TASK INSTRUCTIONS ▸ Rewrite the listing from the line containing "How many categories are shown in the chart?" through the end of the listing, changing "smallest value" to "lowest value" and leaving everything else as it is. Omit the pictures from your answer.

════════

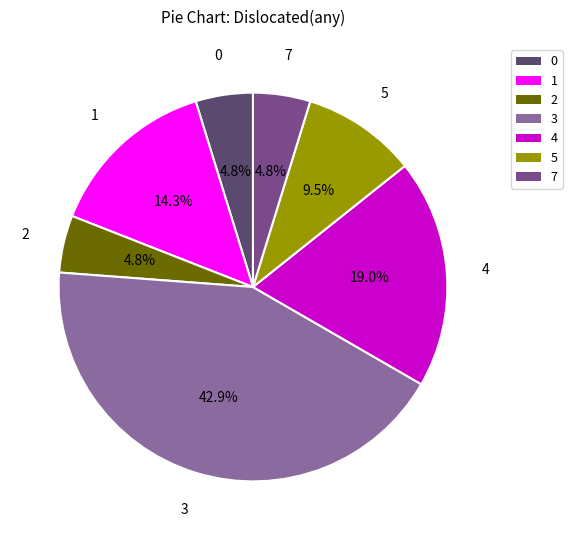

Approximately how many times larger is the value at 5 compared to 2?

2.0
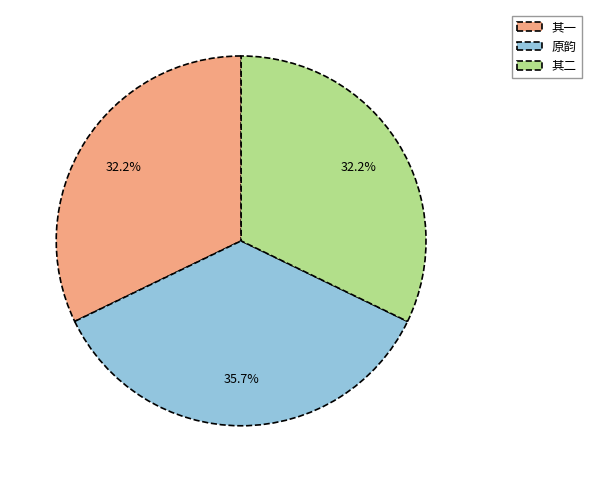

Does 其二 represent more than half of the total?

No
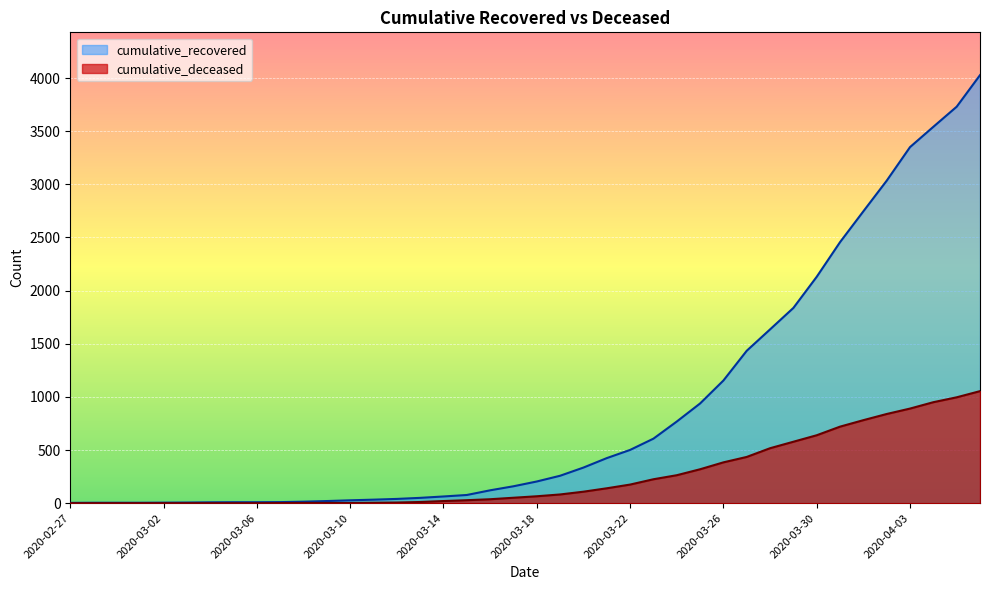

The value of cumulative_deceased at 2020-03-20 is 29. True or false?

False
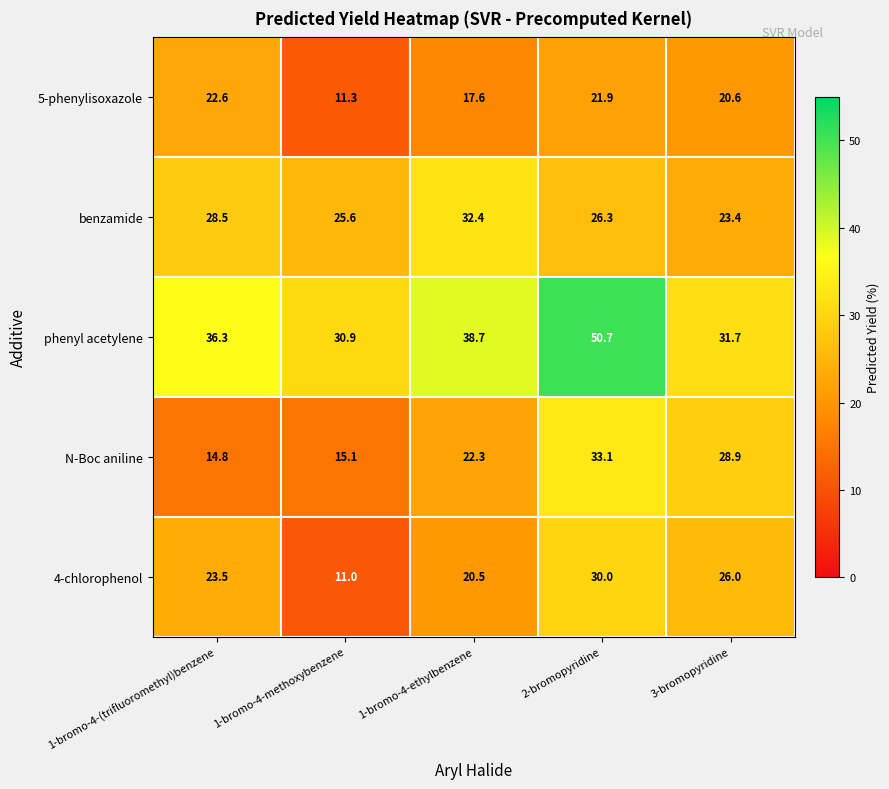

How many categories are shown in the chart?

5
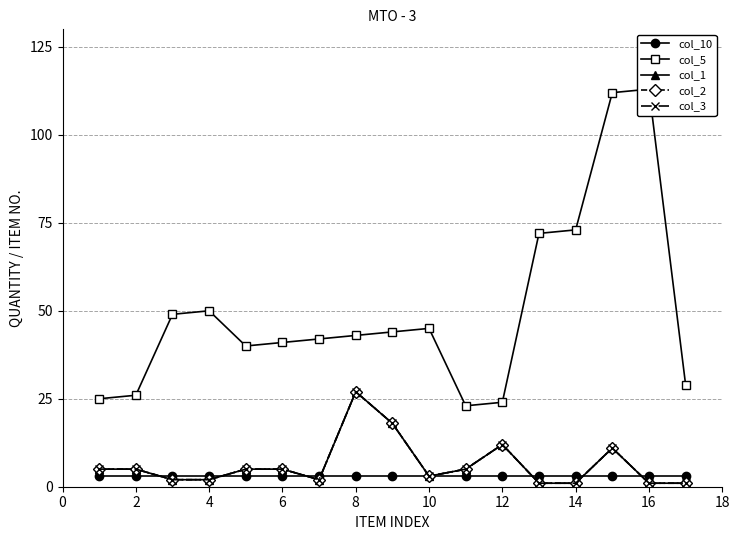

What is the smallest value displayed?

1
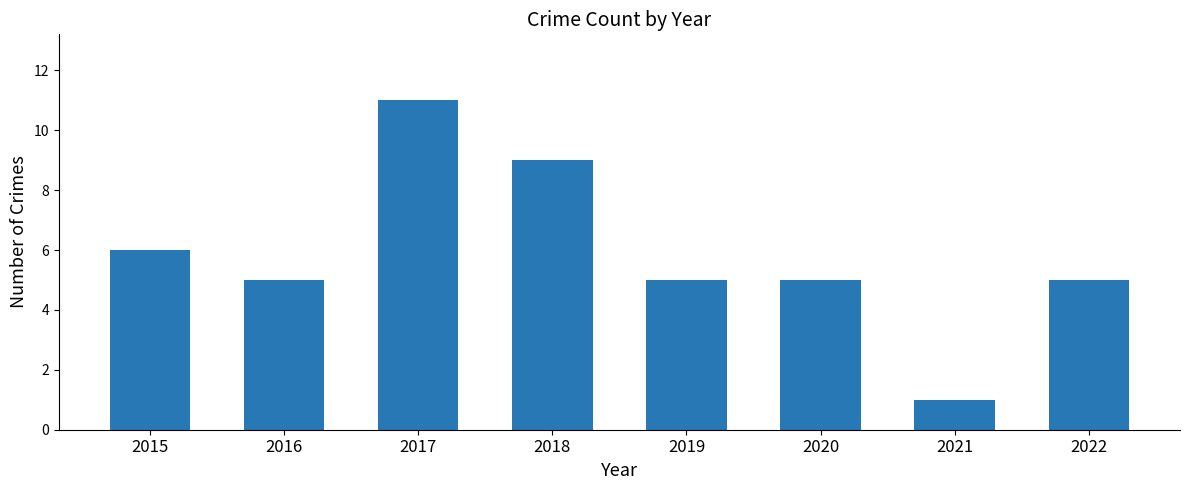

What is the difference between the maximum and minimum values?

10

════════

EXERCISE RESULT ▸
How many categories are shown in the chart?

5

What is the lowest value displayed?

1

What is the difference between the maximum and minimum values?

10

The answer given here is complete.